La Californie a été à la tête du pays dans la promotion des véhicules électriques. Pendant plus de 50 ans, l'État a bénéficié de l'autorité unique de l'EPA pour établir des normes d'émissions d'échappement plus strictes que celles du gouvernement fédéral, ce qui est considéré comme essentiel aux efforts de l'État pour résoudre ses problèmes notoires de smog et de qualité de l'air. L'autorité dont dispose l'administration Trump a également servi de base au plan californien de .
L’administration a de nouveau ciblé les véhicules électriques dans son annonce de jeudi.
« La transition forcée vers les véhicules électriques est éliminée », a déclaré Zeldin. « Les constructeurs automobiles ne seront plus contraints de réorienter leurs flottes vers des véhicules électriques, des véhicules qui restent encore invendus chez les concessionnaires partout en Amérique. »
Mais les efforts visant à mettre fin à la transition énergétique sont peut-être trop peu nombreux, trop tard, a déclaré Hannah Safford, ancienne directrice des transports et de la résilience au Bureau de la politique climatique de la Maison Blanche sous l’administration Biden.
« Les voitures électriques sont plus rentables pour les gens, de plus en plus de modèles deviennent disponibles, et l'administration ne peut pas nécessairement empêcher que cela se produise », a déclaré Safford, qui est maintenant directeur associé pour le climat et l'environnement à la Fédération des scientifiques américains.
Certains constructeurs automobiles et groupes commerciaux ont néanmoins soutenu la décision de l'EPA, tout comme les groupes industriels des combustibles fossiles et ceux orientés vers le libre marché et la réforme de la réglementation. Parmi eux se trouvaient l’Independent Petroleum Assn. of America, qui a félicité l’administration pour ses « efforts visant à réformer et à rationaliser les réglementations régissant les émissions de gaz à effet de serre ».

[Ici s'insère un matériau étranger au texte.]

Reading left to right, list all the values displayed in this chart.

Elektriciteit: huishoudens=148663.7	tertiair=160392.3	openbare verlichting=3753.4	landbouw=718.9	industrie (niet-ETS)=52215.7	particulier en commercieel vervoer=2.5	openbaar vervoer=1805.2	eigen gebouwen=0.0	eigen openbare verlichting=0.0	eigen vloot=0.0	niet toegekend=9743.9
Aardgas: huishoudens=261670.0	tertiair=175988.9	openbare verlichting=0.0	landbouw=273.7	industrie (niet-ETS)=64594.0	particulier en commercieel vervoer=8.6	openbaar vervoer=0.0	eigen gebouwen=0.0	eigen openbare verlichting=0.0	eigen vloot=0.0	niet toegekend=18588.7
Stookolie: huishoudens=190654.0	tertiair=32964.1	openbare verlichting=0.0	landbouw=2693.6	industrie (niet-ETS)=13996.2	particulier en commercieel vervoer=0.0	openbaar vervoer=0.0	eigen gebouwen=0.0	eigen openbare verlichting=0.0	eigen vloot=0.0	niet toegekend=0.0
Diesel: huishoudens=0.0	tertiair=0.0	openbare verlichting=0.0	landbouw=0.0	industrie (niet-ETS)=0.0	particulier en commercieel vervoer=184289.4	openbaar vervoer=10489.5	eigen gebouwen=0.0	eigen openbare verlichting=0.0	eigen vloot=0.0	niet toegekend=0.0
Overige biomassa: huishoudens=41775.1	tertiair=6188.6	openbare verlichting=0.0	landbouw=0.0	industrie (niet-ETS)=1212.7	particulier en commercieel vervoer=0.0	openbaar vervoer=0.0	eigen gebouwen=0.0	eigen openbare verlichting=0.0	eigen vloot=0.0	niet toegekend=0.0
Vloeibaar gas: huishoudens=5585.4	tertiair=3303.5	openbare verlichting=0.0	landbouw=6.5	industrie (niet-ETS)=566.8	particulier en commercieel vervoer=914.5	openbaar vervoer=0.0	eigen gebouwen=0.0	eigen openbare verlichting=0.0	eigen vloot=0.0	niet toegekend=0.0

Ford, qui a investi dans les véhicules électriques et a récemment achevé un prototype de $, a déclaré dans une déclaration au Times qu'il appréciait la décision de l'EPA « de remédier au déséquilibre entre les normes d'émissions actuelles et le choix du consommateur ».
Toyota, quant à lui, s'en remet à une déclaration du président de l'Alliance pour l'innovation automobile, John Bozzella, qui a déclaré de la même manière que « les réglementations sur les émissions automobiles finalisées sous l'administration précédente sont extrêmement difficiles à mettre en œuvre pour les constructeurs automobiles étant donné la demande actuelle du marché pour les véhicules électriques ».